Retirees and qualified relatives can apply for coverage at any time but must complete a full application. Generally, a physical examination is not required, according to Tom Bebbington, spokesman for Long Term Care Partners, which administers the federal program.Long-term care insurance is designed to reimburse you for the costs of necessary care provided in settings such as your home, an assisted living facility, an adult day care center or a nursing home. Medicare coverage will not pay for most of that. The Department of Health and Human Services says about 70 percent of people over age 65 will need long-term care, and there's a good chance you'll have to pay out of your own savings. Average 2009 costs for long-term care in the U.S.: ε $198 a day for a semiprivate room in a nursing home.

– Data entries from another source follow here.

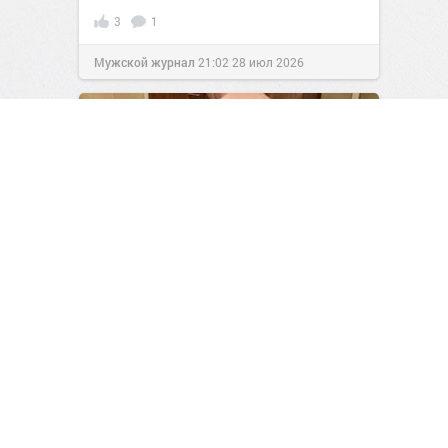
3
1
Мужской журнал
21:02
28 июл 2026
«Родился в рубашке»:
невероятная история
выживания Дэвида Чифальди
1
0
Мужской журнал
23:46
06 авг 2026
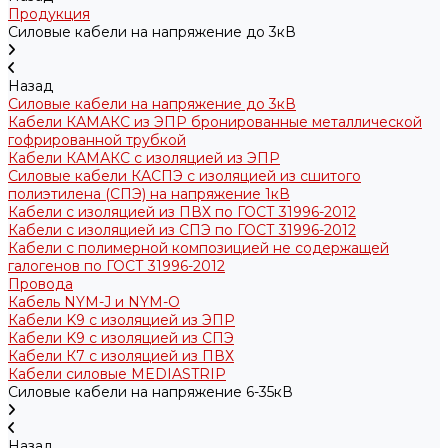
Продукция
Силовые кабели на напряжение до 3кВ
Назад
Силовые кабели на напряжение до 3кВ
Кабели КАМАКС из ЭПР бронированные металлической
гофрированной трубкой
Кабели КАМАКС с изоляцией из ЭПР
Силовые кабели КАСПЭ с изоляцией из сшитого
полиэтилена (СПЭ) на напряжение 1кВ
Кабели с изоляцией из ПВХ по ГОСТ 31996-2012
Кабели с изоляцией из СПЭ по ГОСТ 31996-2012
Кабели с полимерной композицией не содержащей
галогенов по ГОСТ 31996-2012
Провода
Кабель NYM-J и NYM-O
Кабели K9 с изоляцией из ЭПР
Кабели K9 с изоляцией из СПЭ
Кабели К7 с изоляцией из ПВХ
Кабели силовые MEDIASTRIP
Силовые кабели на напряжение 6-35кВ
Назад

$3,131 a month for care in an assisted living facility.
$21 an hour for a home health aide.
$67 a day for care in an adult day health care center.
"Part of the reason we're having this open season is the Office of Personnel Management realizes that not enough people are planning," Bebbington said. "Not that everyone should buy the insurance but everyone should plan ahead."
If your only source of income is a Social Security benefit or Supplemental Security Income, you probably shouldn't buy long-term care insurance, because you would qualify for government aid, according to the National Association of Insurance Commissioners. You also shouldn't buy a policy if you aren't sure you'll be able to pay the premium for the rest of your life, NAIC says.
If you expect to have a lot of money in retirement but don't want to use it to pay for long-term care, you may want to buy a policy. Some people buy a policy because they want to stay independent of government aid, or don't want to worry about being a burden on their families.
The younger you are, the cheaper the policy. The average age at which people buy the government's long-term care insurance is 52, and the most commonly purchased plan costs $100 a month, Bebbington said. Some reasons to consider it:
It's employer-sponsored and regulated by OPM, which means rules are the same throughout the country.
Because its administrative costs are lower, coverage is usually less expensive than in the private sector, Bebbington said.
There is no wartime exclusion, unlike some private plans.
Not everyone who applies is eligible, but most who are excluded have already been diagnosed with a degenerative physical or cognitive disorder. Conditions such as high blood pressure or diabetes generally are not a problem, because they are being controlled under a physician's care, Bebbington said.
Military personnel should think about where they're going to retire, because costs vary from one area to another. At www.ltcfeds.com, you can plug in your state and nearest city and find out what the estimated costs will be.